What to do
Continue the transcript about voicing Valea and Urnadskrog, starting after its last line.

BEGIN Passage provided

07:25And I would do that, I would sit in a park and do that again and again before every session, just freaking out members of the public.
07:33I really enjoyed playing the two characters of Valea and Urnadskrog because they're so different.
07:52Valea is human, obviously, and I experimented with quite a few sort of accents with her.
07:58And we, Beth Park, the director, and I fell on Northern being quite a good one for her because it kind of allowed her to really relish that feistiness in her personality to survive this incredibly, incredibly brutal place.
08:11I think the writers really went to town when it came to the Cockney dialect in the game.
08:17So we had a lot of fun with that, you know, trying to just bring all these lads to life and play around with it.
08:23That's one of the things that's been brilliant about the writing in this.
08:27Most of the time, the writers have written brilliant syntax for Londoners.

END Passage provided
BEGIN Input data

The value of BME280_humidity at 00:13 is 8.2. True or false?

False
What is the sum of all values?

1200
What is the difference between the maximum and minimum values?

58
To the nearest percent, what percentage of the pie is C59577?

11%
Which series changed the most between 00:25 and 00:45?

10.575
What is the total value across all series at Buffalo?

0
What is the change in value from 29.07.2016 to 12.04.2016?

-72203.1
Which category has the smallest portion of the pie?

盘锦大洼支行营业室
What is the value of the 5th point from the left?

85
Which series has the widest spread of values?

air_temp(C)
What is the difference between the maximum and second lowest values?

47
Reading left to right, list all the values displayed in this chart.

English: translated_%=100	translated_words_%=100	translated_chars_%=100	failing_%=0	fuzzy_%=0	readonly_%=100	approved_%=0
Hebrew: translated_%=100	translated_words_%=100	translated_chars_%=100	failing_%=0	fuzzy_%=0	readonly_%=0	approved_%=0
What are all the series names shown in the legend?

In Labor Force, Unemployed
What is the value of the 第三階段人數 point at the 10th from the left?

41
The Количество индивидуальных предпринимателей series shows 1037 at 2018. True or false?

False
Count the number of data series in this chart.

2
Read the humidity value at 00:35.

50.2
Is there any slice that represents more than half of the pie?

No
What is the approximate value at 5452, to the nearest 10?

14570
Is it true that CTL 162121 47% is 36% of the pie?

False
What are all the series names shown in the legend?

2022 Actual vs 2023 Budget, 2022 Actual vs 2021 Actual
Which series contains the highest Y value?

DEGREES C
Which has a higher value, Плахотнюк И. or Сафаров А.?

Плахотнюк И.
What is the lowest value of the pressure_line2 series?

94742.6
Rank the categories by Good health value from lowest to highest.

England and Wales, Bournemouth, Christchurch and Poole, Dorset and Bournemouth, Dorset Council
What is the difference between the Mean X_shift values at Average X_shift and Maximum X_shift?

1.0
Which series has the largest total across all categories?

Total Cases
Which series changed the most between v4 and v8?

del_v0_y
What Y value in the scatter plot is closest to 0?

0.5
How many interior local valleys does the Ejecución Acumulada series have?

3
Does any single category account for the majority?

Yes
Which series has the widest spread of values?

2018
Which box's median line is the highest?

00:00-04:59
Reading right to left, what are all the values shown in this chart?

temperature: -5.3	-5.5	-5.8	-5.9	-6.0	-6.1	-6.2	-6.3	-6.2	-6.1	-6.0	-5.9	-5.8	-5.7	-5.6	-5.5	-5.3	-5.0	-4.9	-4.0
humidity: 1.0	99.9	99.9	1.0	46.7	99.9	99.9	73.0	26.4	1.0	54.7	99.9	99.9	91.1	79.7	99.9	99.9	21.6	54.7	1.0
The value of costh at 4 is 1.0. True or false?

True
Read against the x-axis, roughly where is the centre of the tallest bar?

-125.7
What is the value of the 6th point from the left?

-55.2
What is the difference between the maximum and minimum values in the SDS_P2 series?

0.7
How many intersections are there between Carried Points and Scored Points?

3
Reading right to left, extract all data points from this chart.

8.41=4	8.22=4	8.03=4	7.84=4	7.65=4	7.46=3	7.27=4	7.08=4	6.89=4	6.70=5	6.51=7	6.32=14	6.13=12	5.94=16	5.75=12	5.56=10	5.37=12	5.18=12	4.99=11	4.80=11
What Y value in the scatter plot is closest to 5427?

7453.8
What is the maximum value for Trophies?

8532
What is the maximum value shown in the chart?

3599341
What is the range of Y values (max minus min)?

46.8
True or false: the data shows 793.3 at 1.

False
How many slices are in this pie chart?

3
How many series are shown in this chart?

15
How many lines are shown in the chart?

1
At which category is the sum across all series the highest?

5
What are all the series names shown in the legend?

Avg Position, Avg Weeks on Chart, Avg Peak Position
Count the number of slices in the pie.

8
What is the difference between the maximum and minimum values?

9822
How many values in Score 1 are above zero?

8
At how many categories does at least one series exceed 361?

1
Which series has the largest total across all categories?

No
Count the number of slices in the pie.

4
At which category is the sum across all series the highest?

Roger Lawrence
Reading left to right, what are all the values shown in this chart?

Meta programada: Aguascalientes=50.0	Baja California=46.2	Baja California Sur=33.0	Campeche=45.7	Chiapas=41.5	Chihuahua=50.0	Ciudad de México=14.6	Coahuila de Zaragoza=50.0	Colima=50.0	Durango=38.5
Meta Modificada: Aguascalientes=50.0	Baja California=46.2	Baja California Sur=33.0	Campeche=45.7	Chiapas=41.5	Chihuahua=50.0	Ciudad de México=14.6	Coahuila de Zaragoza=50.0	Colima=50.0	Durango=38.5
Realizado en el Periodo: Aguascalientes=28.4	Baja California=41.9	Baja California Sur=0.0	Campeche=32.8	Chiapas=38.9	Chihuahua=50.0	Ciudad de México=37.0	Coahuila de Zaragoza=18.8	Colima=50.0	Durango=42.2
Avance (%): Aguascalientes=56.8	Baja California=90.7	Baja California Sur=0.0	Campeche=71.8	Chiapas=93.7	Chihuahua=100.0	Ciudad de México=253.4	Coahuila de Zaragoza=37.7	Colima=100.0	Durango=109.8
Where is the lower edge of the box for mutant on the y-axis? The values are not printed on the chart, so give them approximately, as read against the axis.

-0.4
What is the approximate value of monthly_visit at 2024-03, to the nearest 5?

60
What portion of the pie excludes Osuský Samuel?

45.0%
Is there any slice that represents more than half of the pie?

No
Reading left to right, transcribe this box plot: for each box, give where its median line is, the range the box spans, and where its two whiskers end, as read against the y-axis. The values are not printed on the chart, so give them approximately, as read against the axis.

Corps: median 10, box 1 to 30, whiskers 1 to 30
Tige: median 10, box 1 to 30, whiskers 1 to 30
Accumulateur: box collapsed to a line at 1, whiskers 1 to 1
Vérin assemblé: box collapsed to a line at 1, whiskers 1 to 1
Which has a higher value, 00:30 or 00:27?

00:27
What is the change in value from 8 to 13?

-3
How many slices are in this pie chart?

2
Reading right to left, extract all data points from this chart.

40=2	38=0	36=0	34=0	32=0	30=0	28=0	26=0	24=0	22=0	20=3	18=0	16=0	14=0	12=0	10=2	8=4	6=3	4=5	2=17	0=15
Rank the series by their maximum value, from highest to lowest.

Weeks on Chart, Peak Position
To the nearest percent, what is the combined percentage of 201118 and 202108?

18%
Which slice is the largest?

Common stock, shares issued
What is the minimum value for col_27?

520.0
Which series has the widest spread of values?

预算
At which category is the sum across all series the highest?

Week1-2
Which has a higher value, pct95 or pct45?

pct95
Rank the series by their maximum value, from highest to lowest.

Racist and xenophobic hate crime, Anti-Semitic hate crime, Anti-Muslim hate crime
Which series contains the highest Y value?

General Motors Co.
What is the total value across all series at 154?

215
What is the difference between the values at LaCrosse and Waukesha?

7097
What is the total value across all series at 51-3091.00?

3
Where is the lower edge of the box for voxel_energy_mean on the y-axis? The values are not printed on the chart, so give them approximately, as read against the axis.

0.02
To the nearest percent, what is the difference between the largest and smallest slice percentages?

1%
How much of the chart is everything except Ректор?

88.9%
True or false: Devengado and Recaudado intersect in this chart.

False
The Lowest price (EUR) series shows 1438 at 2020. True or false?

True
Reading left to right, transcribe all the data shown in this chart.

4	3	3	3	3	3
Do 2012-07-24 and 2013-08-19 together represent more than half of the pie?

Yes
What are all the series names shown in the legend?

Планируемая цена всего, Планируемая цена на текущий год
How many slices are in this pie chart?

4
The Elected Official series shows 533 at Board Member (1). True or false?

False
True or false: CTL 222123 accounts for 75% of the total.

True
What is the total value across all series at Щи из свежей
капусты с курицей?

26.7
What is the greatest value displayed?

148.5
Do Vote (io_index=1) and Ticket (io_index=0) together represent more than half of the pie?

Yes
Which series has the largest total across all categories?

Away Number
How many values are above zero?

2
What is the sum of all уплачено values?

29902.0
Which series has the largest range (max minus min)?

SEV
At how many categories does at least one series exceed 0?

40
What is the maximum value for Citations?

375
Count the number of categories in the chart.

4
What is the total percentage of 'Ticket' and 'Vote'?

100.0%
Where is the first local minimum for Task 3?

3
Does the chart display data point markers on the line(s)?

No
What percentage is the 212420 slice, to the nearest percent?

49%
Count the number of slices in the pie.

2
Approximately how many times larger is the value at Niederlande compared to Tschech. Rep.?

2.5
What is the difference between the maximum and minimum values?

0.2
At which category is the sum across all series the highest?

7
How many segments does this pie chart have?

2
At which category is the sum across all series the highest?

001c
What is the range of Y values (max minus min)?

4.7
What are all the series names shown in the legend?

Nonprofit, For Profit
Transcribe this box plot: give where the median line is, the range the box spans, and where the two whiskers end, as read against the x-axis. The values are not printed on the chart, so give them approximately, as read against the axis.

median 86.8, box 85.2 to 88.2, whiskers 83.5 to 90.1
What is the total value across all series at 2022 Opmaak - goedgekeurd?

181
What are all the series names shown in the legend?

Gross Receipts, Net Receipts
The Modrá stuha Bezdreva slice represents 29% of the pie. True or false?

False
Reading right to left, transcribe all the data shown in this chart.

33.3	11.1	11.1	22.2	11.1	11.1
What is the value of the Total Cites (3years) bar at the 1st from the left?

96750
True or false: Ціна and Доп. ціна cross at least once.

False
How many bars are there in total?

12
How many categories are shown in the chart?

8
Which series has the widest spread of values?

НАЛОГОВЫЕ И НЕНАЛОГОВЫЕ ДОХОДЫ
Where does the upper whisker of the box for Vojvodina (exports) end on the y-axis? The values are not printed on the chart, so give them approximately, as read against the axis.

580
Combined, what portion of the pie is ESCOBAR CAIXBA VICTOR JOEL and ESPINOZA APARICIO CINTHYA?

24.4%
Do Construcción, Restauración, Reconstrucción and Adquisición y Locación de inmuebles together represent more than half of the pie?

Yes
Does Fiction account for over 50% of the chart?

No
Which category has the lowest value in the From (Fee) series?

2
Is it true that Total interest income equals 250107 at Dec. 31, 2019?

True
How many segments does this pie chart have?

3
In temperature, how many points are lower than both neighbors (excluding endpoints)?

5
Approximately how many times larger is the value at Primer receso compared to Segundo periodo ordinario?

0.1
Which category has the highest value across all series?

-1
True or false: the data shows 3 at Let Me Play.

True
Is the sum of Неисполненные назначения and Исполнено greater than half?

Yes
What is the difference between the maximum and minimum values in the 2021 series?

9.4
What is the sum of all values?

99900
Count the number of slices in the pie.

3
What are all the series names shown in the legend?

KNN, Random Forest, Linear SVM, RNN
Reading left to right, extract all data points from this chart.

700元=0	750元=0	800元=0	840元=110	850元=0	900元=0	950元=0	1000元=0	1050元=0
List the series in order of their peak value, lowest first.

END Input data

Result for this exercise
08:32It's been exactly how we would speak a lot of the time.
08:35And then on the odd occasions when it hasn't been exactly how we speak, they've allowed us to modify the dialogue slightly and say it in our own way.
08:43One of the things that I found a lot of fun doing the game is that you come across these characters who are total jerks and you have these interactions with them and you're trying to get something from them and trying to get them to help you.
08:54And there's no way they will.
08:56They're just going to be as difficult as possible.
08:57And you walk away going, man, that guy was a total jerk.
09:01And it's interesting to see how they cope with being trapped wherever they are, whatever they're doing, how they pass the time.
09:10And I think it's going to be very dark in places, fun dark, you know, grim dark, but dark, magical and mystical and lots of kind of intrigue and mystery and little holes to poke around in.
09:26I think the difference between Gothic and perhaps other games is that it's really dynamic and immersive.
09:35The world is utterly brought to life with the most beautiful cinematic graphic and there's lots going on all the time.
09:44Every character, every detail is immense because it all has its own life.
09:49The great thing about working on this game, Gothic the Remake, was the directors and the help we had from the guys making the game would give you a lot of context.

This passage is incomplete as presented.